At last year’s Nvidia GPU Technology Conference, Jeff Dean, Senior Google Fellow offered a vivid description of how the search giant has deployed GPUs for a large number of workloads, many centered around speech recognition and language-oriented research projects as well as various computer vision efforts. What was clear from Dean’s talk—and from watching other deep learning shops with large GPU cluster counts—is that the real innovation is around tightening deep learning algorithms and frameworks to hum on GPU clusters.
The Google Brain team, which focuses on many of the areas cited above, is working on software tuning to keep pushing the limits of GPU backed machine learning. Most recently, a group there has put together a detailed analysis of architectural hyperparameters for neural machine translation systems, an effort that required more than 250,000 GPU hours on their in-house cluster, which is based on Nvidia Tesla K40m and Tesla K80 GPUs, distributed over 8 parallel workers and 6 parameter servers. New work will help push current hardware and software approaches to the NMT problem beyond current limitations.
“One shortcoming of current NMT architectures is the amount of compute required to train them. Training on real-world datasets of several million examples typically requires dozens of GPUs and convergence time is on the order of days to weeks. While sweeping across large hyper-parameter spaces is common in computer vision, such exploration would be prohibitively expensive for NMT models, limiting researchers to well-established architectures and hyper-parameter choices.”
Even though GPUs are best suited to the NMT task for the Google Brain team, making the models more comprehensive and richer requires co-design and optimization, something the researchers focused on during the architectural analysis. This analysis, while focused on architecture, goes far beyond hardware.

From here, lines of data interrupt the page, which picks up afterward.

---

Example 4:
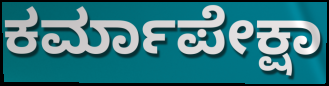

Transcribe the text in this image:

ಕರ್ಮಾಪೇಕ್ಷಾ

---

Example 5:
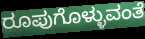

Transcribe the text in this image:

ರೂಪುಗೊಳ್ಳುವಂತೆ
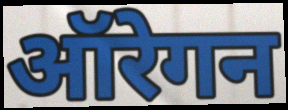
ऑरेगन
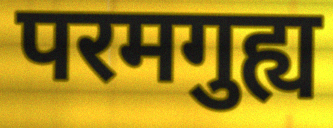
परमगुह्य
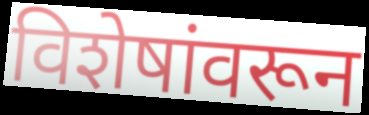
विशेषांवरून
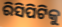
ରିସିପିଟିକୁ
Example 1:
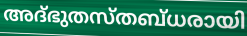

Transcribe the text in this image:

അദ്ഭുതസ്തബ്ധരായി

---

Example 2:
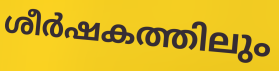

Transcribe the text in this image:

ശീർഷകത്തിലും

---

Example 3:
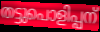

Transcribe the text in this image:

തട്ടുപൊളിപ്പന്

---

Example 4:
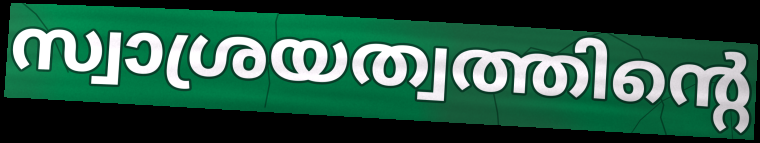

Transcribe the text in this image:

സ്വാശ്രയത്വത്തിന്റെ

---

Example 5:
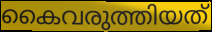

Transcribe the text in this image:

കൈവരുത്തിയത്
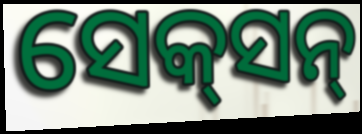
ସେକ୍‌ସନ୍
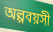
অল্পবয়সী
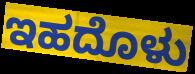
ಇಹದೊಳು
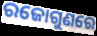
ରଜୋଗୁଣରେ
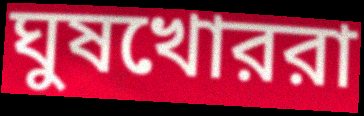
ঘুষখোররা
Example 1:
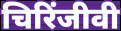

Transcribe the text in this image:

चिरिंजीवी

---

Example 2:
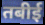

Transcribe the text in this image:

तबीई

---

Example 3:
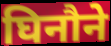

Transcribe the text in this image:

घिनौने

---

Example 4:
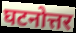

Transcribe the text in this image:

घटनोत्तर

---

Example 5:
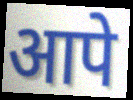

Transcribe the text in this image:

आपे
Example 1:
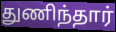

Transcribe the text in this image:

துணிந்தார்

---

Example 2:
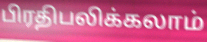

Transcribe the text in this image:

பிரதிபலிக்கலாம்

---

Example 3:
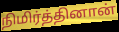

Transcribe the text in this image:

நிமிர்த்தினான்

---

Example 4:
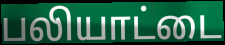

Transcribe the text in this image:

பலியாட்டை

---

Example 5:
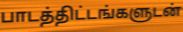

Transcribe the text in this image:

பாடத்திட்டங்களுடன்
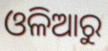
ଓଳିଆରୁ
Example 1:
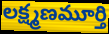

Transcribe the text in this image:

లక్ష్మణమూర్తి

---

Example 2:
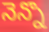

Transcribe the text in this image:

నెన్నొ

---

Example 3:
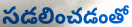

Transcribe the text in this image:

సడలించడంతో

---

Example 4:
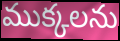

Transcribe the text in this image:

ముక్కలను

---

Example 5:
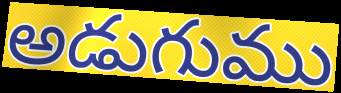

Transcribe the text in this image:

అడుగుము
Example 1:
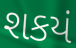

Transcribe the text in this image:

શકયં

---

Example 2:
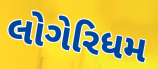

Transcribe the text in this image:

લોગેરિધમ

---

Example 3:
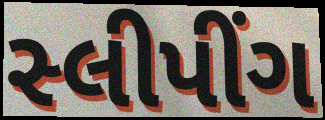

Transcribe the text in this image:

સ્લીપીંગ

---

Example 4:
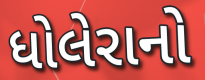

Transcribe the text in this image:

ધોલેરાનો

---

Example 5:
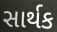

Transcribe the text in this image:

સાર્થક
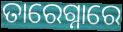
ତାରେଗ୍ନାରେ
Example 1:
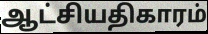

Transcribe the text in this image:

ஆட்சியதிகாரம்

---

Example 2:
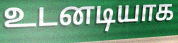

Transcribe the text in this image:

உடனடியாக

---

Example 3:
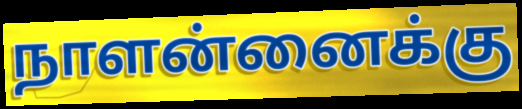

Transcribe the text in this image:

நாளன்னைக்கு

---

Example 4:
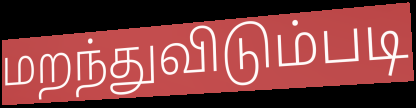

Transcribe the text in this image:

மறந்துவிடும்படி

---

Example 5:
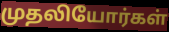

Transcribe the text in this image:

முதலியோர்கள்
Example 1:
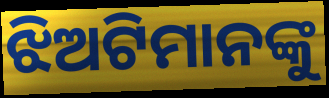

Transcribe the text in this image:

ଝିଅଟିମାନଙ୍କୁ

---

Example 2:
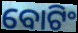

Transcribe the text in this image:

ବୋଟିଂ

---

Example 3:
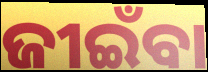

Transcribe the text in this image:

The architectural conditions that provided the best performance have been packaged up and provided as an open source software framework based on TensorFlow to allow reproducible sequence-to-sequence model deployments.
In the new work, the team showed how small changes in the values of hyper-parameters and different initializations can affect results. “We purposely built this framework to enable reproducible state of the art implementations of Neural Machine Translation architectures. As part of our contribution we are releasing the framework and all configuration files needed to reproduce our results,” the Google Brain researchers explain. The code, found on GitHub, is “a modular software framework that allows researchers to explore novel architectures with minimal code changes, and define experimental parameters in a reproducible manner.” They note that while they have achieved good results with this approach, the same framework can extend to other problems, including summarization, conversational modeling and image-to-text.

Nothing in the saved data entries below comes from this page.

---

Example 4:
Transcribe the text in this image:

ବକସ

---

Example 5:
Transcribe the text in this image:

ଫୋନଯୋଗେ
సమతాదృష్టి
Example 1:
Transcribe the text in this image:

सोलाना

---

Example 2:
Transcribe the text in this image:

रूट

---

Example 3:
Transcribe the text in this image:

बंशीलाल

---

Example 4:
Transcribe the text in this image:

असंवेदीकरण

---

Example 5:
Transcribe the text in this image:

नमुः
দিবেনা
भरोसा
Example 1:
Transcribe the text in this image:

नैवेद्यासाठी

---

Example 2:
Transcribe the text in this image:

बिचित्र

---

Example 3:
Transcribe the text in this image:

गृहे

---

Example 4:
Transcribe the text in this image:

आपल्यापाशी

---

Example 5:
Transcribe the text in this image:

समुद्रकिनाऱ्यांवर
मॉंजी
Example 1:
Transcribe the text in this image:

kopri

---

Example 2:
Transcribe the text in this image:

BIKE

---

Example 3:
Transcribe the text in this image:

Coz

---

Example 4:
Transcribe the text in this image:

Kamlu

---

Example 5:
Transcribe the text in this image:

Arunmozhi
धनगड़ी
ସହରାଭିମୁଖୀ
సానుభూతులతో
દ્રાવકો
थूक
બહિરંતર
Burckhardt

On the WMT’14 English-to-French and English-to-German benchmarks, Google’s Neural Machine Translation achieves competitive results to state-of-the-art. Using a human side-by-side evaluation on a set of isolated simple sentences, it reduces translation errors by an average of 60% compared to Google’s phrase-based production system.

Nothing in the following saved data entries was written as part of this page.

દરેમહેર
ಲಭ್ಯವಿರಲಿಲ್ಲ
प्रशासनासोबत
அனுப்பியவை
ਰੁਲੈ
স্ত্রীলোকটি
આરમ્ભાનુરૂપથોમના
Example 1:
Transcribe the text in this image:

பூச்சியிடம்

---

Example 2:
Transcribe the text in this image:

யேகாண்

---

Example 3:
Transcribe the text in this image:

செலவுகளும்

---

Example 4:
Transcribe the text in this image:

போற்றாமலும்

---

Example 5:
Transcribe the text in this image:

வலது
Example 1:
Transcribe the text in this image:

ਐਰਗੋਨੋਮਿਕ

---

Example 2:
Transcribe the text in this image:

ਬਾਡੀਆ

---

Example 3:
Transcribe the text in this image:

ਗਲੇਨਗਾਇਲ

Google’s internal neural machine translation work was made public at the end of 2016 and is the driving neural network force behind Google Translate. Using millions of training examples, the translation service is able to pick up on nuances that go far beyond simply providing word-by-word literal translations, grabbing semantics of full sentences. This is similar to the services Chinese search giant Baidu provides and like Google, GPUs are at the heart of much of the research work there, as we have described in depth in the past.